> [Task directions]
Reproduce everything from the line containing "Tamu Undangan" down to the line containing "la créditer + lien si vous...", including both of those lines, word for word.

> [Stored data entries]
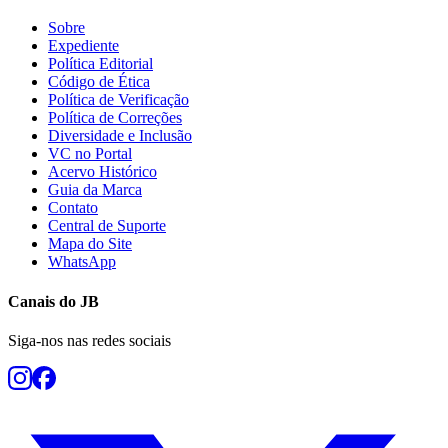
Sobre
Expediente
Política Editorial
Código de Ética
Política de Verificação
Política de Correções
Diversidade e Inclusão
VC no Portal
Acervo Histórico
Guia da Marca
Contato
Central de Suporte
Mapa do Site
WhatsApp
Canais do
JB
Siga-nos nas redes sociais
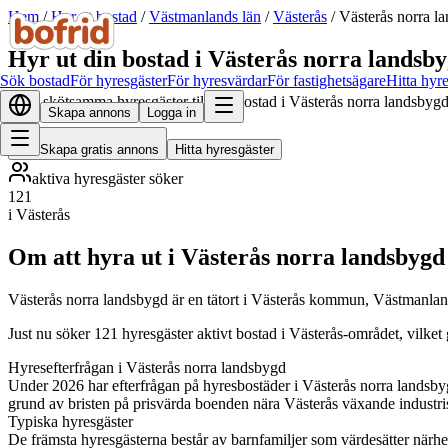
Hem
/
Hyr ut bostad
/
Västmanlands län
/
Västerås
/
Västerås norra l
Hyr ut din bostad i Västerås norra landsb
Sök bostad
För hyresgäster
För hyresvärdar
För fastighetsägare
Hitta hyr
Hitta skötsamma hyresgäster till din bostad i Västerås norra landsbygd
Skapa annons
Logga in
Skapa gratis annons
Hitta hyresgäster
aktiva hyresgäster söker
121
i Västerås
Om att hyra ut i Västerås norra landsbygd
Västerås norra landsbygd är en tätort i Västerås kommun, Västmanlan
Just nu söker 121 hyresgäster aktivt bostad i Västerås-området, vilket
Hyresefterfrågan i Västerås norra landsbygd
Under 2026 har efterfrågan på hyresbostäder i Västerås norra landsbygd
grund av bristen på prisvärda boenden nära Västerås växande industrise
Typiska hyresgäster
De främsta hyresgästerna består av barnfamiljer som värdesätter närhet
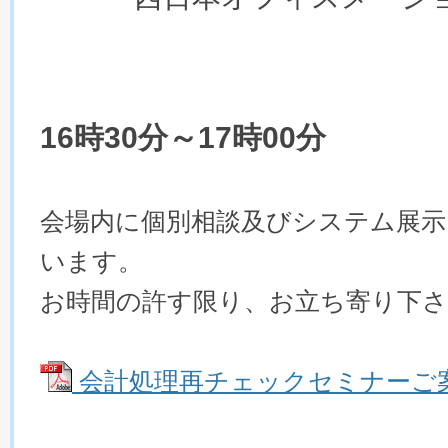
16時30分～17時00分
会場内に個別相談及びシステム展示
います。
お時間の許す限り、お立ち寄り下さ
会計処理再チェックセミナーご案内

---

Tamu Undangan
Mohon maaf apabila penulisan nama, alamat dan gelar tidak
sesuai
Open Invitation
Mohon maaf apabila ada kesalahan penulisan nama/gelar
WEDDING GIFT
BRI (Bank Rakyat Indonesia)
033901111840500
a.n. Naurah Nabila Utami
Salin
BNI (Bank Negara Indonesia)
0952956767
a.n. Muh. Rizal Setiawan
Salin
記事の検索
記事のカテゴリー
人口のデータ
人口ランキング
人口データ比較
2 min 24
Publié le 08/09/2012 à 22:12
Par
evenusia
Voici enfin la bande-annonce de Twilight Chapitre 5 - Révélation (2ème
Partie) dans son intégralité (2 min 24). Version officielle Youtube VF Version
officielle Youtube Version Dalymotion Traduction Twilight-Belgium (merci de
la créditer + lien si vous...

> [Solution for this task]
Tamu Undangan
Mohon maaf apabila penulisan nama, alamat dan gelar tidak
sesuai
Open Invitation
Mohon maaf apabila ada kesalahan penulisan nama/gelar
WEDDING GIFT
BRI (Bank Rakyat Indonesia)
033901111840500
a.n. Naurah Nabila Utami
Salin
BNI (Bank Negara Indonesia)
0952956767
a.n. Muh. Rizal Setiawan
Salin
記事の検索
記事のカテゴリー
人口のデータ
人口ランキング
人口データ比較
2 min 24
Publié le 08/09/2012 à 22:12
Par
evenusia
Voici enfin la bande-annonce de Twilight Chapitre 5 - Révélation (2ème
Partie) dans son intégralité (2 min 24). Version officielle Youtube VF Version
officielle Youtube Version Dalymotion Traduction Twilight-Belgium (merci de
la créditer + lien si vous...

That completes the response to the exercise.